# EXERCISE DIRECTIONS:
Reproduce all the entries exactly and keep the pictures out.

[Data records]
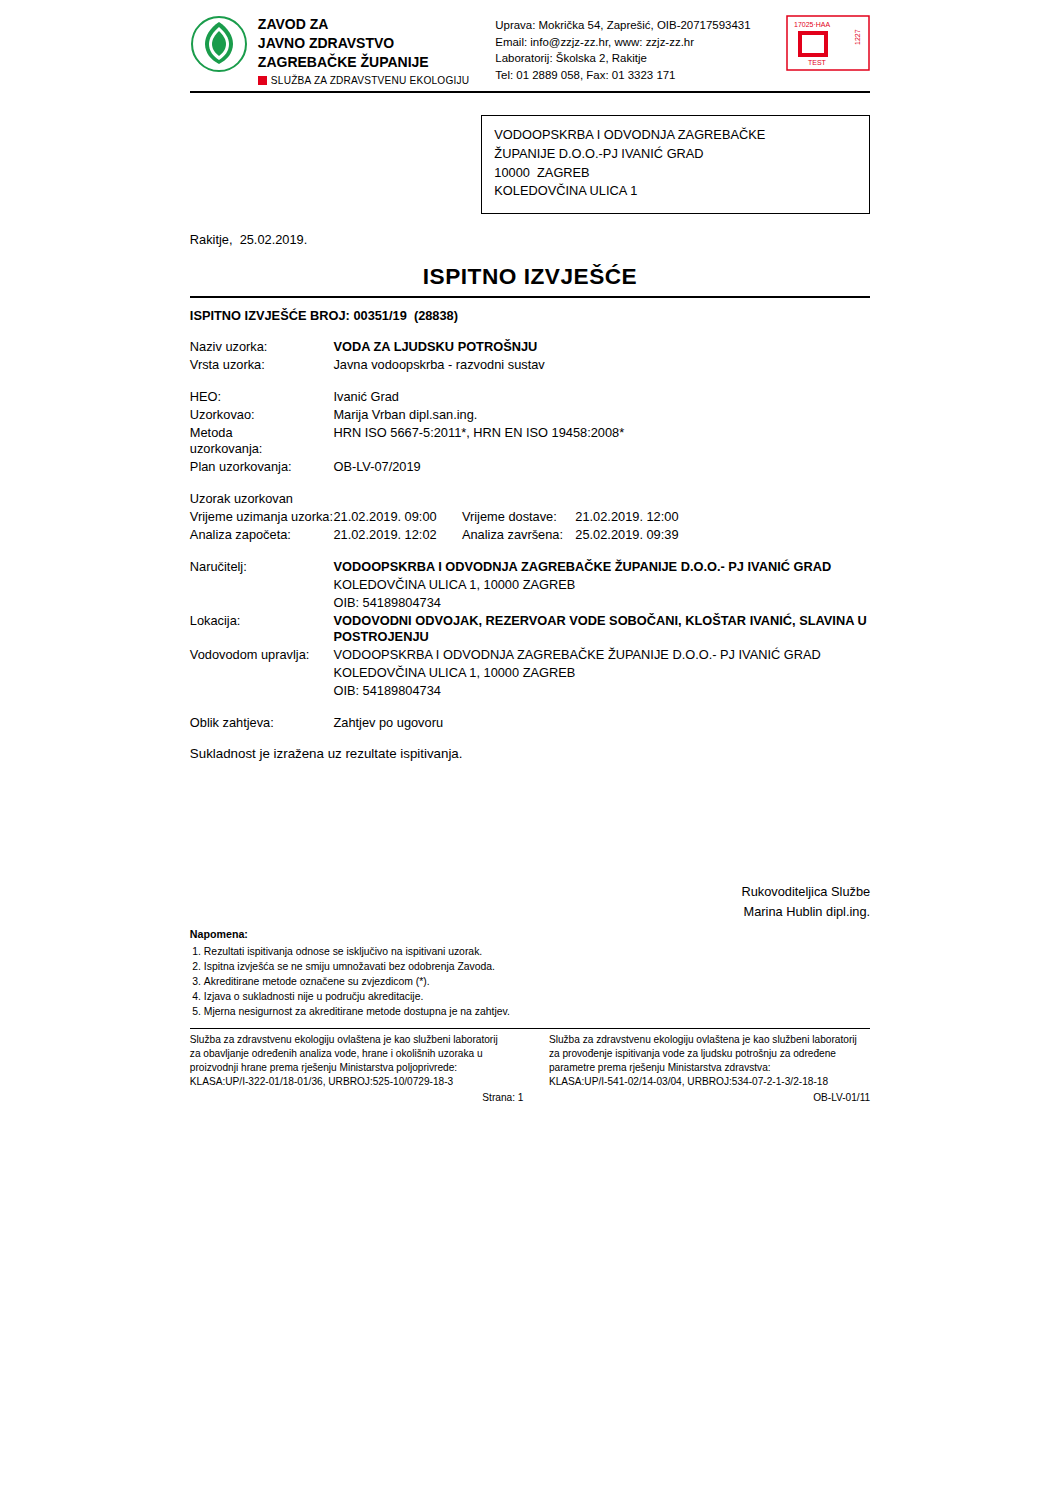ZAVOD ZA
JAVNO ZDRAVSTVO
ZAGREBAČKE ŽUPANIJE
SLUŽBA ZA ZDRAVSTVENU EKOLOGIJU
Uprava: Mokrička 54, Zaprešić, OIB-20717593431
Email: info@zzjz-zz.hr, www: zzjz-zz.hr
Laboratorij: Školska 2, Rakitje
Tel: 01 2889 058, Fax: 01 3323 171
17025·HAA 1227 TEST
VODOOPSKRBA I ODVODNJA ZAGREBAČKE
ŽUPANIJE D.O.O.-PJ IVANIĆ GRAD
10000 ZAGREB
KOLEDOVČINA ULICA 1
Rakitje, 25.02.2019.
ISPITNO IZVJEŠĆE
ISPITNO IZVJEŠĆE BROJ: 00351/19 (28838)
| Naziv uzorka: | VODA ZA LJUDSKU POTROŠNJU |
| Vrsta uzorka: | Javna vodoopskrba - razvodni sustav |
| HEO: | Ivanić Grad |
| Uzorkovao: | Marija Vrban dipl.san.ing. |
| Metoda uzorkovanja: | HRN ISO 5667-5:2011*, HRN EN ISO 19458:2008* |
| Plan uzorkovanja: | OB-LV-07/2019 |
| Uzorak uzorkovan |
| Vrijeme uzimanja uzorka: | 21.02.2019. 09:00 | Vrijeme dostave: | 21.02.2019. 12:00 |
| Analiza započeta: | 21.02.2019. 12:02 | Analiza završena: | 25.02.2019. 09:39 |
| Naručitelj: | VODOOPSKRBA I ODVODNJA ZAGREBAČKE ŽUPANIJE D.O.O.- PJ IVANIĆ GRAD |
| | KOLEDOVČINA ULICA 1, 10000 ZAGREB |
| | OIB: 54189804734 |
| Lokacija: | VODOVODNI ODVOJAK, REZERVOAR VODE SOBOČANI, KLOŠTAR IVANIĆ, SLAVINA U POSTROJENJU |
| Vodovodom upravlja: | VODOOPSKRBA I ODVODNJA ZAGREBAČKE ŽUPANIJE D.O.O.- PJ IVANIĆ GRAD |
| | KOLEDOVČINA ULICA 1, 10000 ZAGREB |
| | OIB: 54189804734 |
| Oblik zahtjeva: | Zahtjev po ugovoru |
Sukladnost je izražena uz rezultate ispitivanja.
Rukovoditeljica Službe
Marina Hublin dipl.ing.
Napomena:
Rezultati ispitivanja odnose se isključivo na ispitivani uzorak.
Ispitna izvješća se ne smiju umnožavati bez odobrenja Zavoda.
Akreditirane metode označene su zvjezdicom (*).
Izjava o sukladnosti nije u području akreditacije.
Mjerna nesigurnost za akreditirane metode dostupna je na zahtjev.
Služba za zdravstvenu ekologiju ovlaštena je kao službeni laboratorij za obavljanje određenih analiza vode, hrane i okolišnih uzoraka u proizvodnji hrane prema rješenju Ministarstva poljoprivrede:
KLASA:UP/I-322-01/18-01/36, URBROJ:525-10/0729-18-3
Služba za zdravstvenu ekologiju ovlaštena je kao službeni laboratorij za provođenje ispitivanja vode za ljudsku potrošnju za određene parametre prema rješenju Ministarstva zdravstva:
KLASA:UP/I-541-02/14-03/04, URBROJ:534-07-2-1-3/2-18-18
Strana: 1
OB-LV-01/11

# YOUR SOLUTION:
ZAVOD ZA
JAVNO ZDRAVSTVO
ZAGREBAČKE ŽUPANIJE
SLUŽBA ZA ZDRAVSTVENU EKOLOGIJU
Uprava: Mokrička 54, Zaprešić, OIB-20717593431
Email: info@zzjz-zz.hr, www: zzjz-zz.hr
Laboratorij: Školska 2, Rakitje
Tel: 01 2889 058, Fax: 01 3323 171
17025·HAA 1227 TEST
VODOOPSKRBA I ODVODNJA ZAGREBAČKE
ŽUPANIJE D.O.O.-PJ IVANIĆ GRAD
10000 ZAGREB
KOLEDOVČINA ULICA 1
Rakitje, 25.02.2019.
ISPITNO IZVJEŠĆE
ISPITNO IZVJEŠĆE BROJ: 00351/19 (28838)
| Naziv uzorka: | VODA ZA LJUDSKU POTROŠNJU |
| Vrsta uzorka: | Javna vodoopskrba - razvodni sustav |
| HEO: | Ivanić Grad |
| Uzorkovao: | Marija Vrban dipl.san.ing. |
| Metoda uzorkovanja: | HRN ISO 5667-5:2011*, HRN EN ISO 19458:2008* |
| Plan uzorkovanja: | OB-LV-07/2019 |
| Uzorak uzorkovan |
| Vrijeme uzimanja uzorka: | 21.02.2019. 09:00 | Vrijeme dostave: | 21.02.2019. 12:00 |
| Analiza započeta: | 21.02.2019. 12:02 | Analiza završena: | 25.02.2019. 09:39 |
| Naručitelj: | VODOOPSKRBA I ODVODNJA ZAGREBAČKE ŽUPANIJE D.O.O.- PJ IVANIĆ GRAD |
| | KOLEDOVČINA ULICA 1, 10000 ZAGREB |
| | OIB: 54189804734 |
| Lokacija: | VODOVODNI ODVOJAK, REZERVOAR VODE SOBOČANI, KLOŠTAR IVANIĆ, SLAVINA U POSTROJENJU |
| Vodovodom upravlja: | VODOOPSKRBA I ODVODNJA ZAGREBAČKE ŽUPANIJE D.O.O.- PJ IVANIĆ GRAD |
| | KOLEDOVČINA ULICA 1, 10000 ZAGREB |
| | OIB: 54189804734 |
| Oblik zahtjeva: | Zahtjev po ugovoru |
Sukladnost je izražena uz rezultate ispitivanja.
Rukovoditeljica Službe
Marina Hublin dipl.ing.
Napomena:
Rezultati ispitivanja odnose se isključivo na ispitivani uzorak.
Ispitna izvješća se ne smiju umnožavati bez odobrenja Zavoda.
Akreditirane metode označene su zvjezdicom (*).
Izjava o sukladnosti nije u području akreditacije.
Mjerna nesigurnost za akreditirane metode dostupna je na zahtjev.
Služba za zdravstvenu ekologiju ovlaštena je kao službeni laboratorij za obavljanje određenih analiza vode, hrane i okolišnih uzoraka u proizvodnji hrane prema rješenju Ministarstva poljoprivrede:
KLASA:UP/I-322-01/18-01/36, URBROJ:525-10/0729-18-3
Služba za zdravstvenu ekologiju ovlaštena je kao službeni laboratorij za provođenje ispitivanja vode za ljudsku potrošnju za određene parametre prema rješenju Ministarstva zdravstva:
KLASA:UP/I-541-02/14-03/04, URBROJ:534-07-2-1-3/2-18-18
Strana: 1
OB-LV-01/11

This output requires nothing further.